━━━ The input

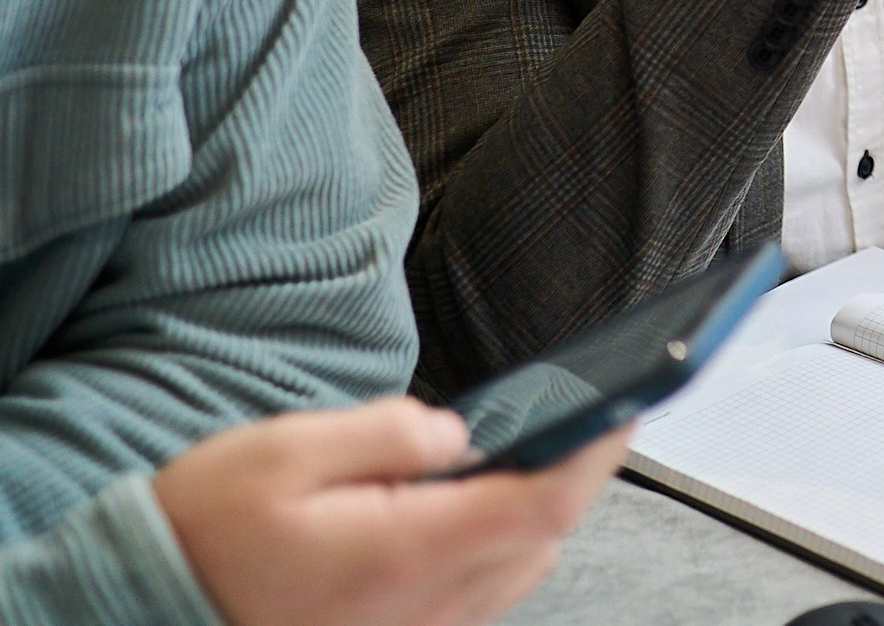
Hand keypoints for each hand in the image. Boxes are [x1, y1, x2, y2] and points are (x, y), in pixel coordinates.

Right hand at [154, 399, 627, 625]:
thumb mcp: (283, 452)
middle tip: (571, 413)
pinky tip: (462, 504)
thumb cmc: (201, 533)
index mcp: (403, 556)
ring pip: (514, 572)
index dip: (595, 452)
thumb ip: (389, 431)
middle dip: (566, 474)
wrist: (136, 613)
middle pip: (541, 541)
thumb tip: (462, 432)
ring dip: (527, 513)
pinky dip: (488, 547)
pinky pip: (475, 597)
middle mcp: (424, 612)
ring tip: (517, 451)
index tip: (624, 402)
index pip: (541, 506)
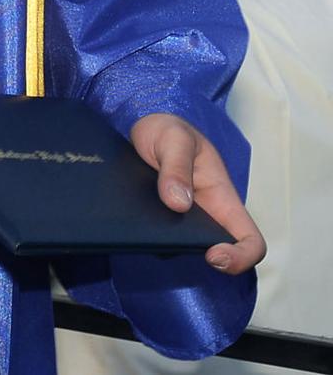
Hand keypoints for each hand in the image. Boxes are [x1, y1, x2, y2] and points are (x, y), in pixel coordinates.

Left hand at [130, 112, 264, 274]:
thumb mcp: (174, 139)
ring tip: (144, 229)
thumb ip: (176, 167)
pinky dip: (149, 237)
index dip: (241, 257)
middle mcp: (208, 215)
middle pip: (216, 252)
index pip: (251, 240)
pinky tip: (131, 225)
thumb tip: (178, 204)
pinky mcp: (161, 221)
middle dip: (196, 255)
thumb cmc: (169, 130)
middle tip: (168, 245)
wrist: (143, 125)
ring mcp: (184, 221)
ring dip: (168, 246)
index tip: (213, 255)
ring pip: (184, 248)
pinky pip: (160, 238)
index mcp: (223, 198)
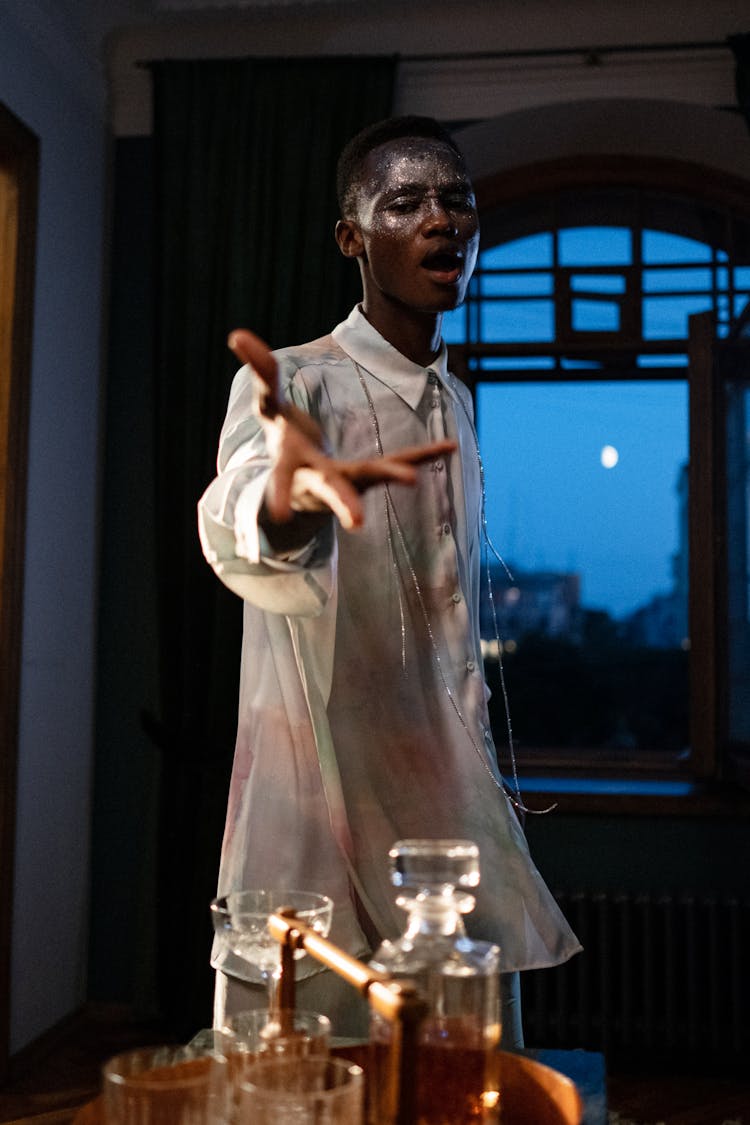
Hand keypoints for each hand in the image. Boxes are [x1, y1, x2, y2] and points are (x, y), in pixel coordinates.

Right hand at [228, 328, 455, 530]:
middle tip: (357, 522)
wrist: (306, 486)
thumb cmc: (285, 442)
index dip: (279, 495)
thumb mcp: (269, 407)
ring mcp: (351, 479)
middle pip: (333, 490)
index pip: (282, 478)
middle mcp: (322, 480)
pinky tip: (451, 446)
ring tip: (412, 478)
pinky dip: (425, 454)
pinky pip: (403, 460)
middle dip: (344, 503)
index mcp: (293, 465)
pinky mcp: (374, 473)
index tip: (279, 516)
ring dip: (391, 476)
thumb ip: (260, 372)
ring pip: (371, 478)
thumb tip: (236, 333)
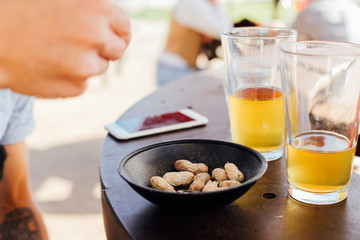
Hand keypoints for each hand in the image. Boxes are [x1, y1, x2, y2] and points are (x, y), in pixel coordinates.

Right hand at [0, 0, 130, 97]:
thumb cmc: (18, 10)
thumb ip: (88, 6)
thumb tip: (109, 20)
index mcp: (96, 8)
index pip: (125, 28)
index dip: (117, 34)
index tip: (111, 38)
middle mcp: (96, 36)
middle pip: (116, 50)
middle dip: (103, 49)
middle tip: (79, 44)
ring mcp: (86, 64)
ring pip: (98, 68)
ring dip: (84, 63)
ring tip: (55, 51)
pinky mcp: (74, 86)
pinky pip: (82, 84)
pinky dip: (70, 78)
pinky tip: (49, 66)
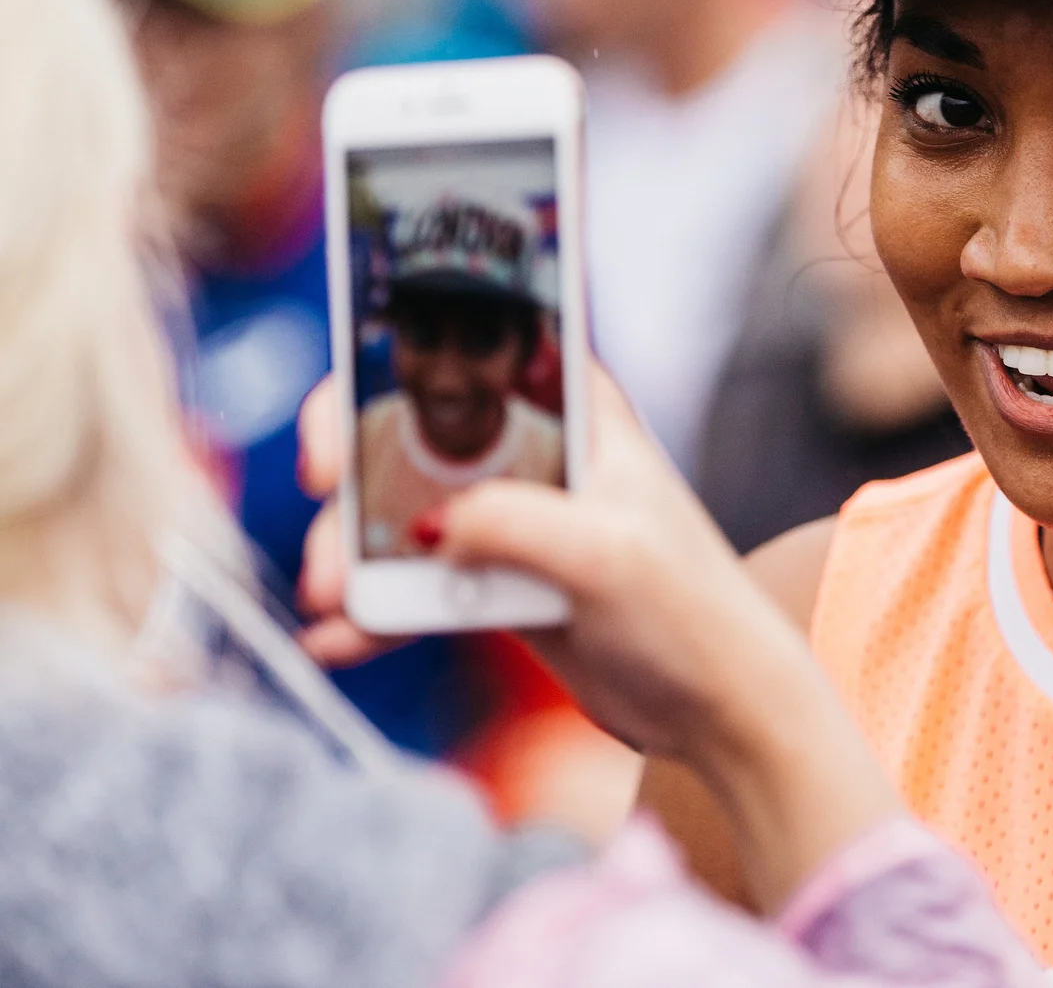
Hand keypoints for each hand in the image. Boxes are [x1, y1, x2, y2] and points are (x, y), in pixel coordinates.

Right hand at [293, 364, 897, 908]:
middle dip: (353, 468)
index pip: (475, 350)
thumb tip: (425, 527)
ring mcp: (515, 520)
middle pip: (414, 429)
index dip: (396, 359)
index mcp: (577, 412)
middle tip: (324, 508)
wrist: (718, 711)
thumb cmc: (690, 613)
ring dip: (353, 550)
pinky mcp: (500, 586)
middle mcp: (539, 454)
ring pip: (402, 513)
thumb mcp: (605, 555)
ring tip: (332, 599)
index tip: (346, 409)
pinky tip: (339, 640)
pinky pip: (416, 587)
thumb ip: (513, 525)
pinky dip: (375, 610)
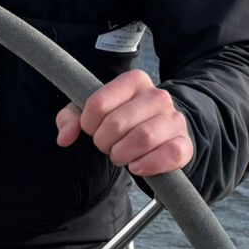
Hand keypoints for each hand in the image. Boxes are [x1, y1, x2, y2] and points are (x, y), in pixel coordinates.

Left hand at [55, 69, 191, 177]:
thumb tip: (64, 137)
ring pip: (142, 138)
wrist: (162, 131)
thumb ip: (72, 118)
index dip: (87, 124)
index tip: (91, 129)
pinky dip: (148, 164)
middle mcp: (158, 96)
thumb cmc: (123, 119)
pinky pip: (169, 154)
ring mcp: (174, 119)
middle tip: (107, 145)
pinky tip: (137, 166)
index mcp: (134, 81)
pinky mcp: (184, 143)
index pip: (97, 104)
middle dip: (103, 142)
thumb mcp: (94, 113)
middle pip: (116, 124)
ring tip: (121, 155)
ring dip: (122, 154)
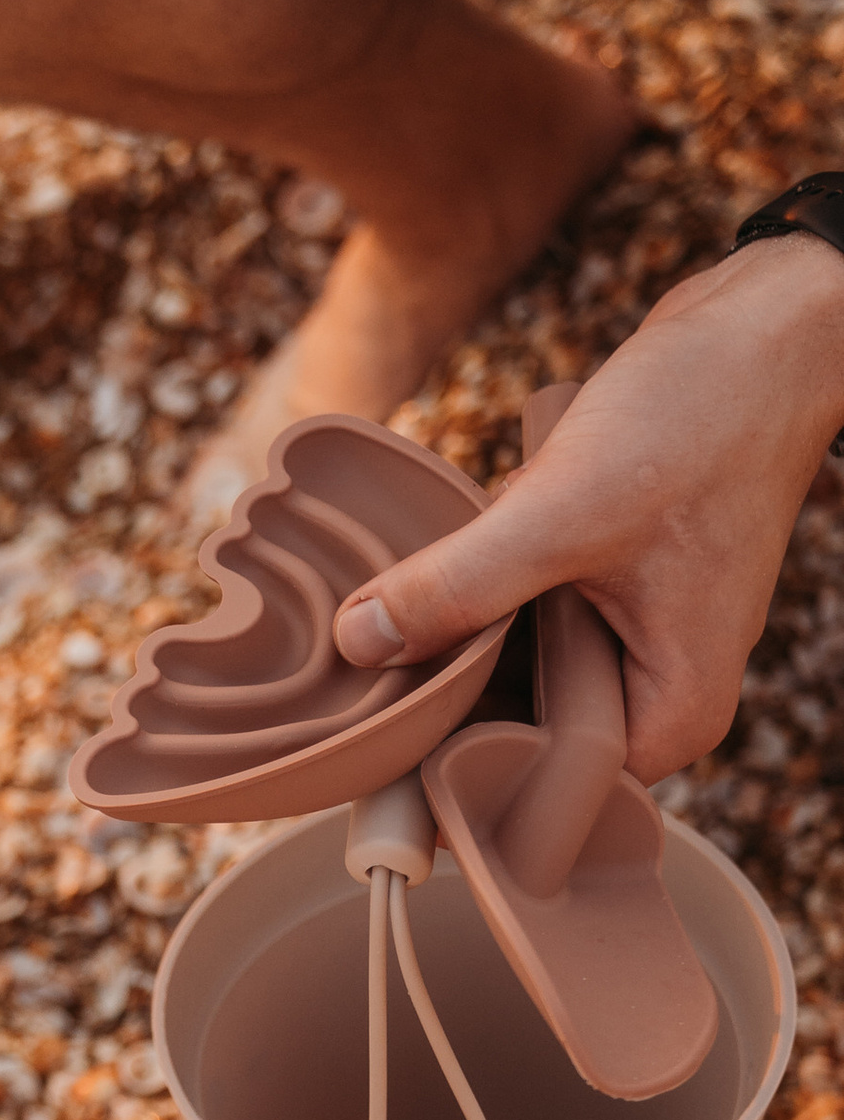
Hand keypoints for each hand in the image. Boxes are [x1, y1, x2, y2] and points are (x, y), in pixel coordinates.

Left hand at [329, 239, 843, 781]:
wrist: (760, 330)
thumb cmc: (701, 420)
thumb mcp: (562, 513)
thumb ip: (460, 585)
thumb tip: (361, 644)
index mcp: (670, 714)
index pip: (540, 789)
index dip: (454, 776)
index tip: (375, 754)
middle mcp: (658, 692)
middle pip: (523, 737)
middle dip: (447, 706)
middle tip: (359, 686)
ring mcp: (637, 639)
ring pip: (516, 674)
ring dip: (457, 646)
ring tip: (387, 624)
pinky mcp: (613, 589)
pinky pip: (526, 618)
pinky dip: (485, 595)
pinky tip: (443, 566)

━━━━━━

#### Problem description
Copy every line from the records that holds the string "wrist".

#### Written answer
wrist: (136, 613)
wrist: (143, 125)
wrist: (306, 486)
wrist: (718, 711)
wrist: (162, 131)
wrist: (760, 330)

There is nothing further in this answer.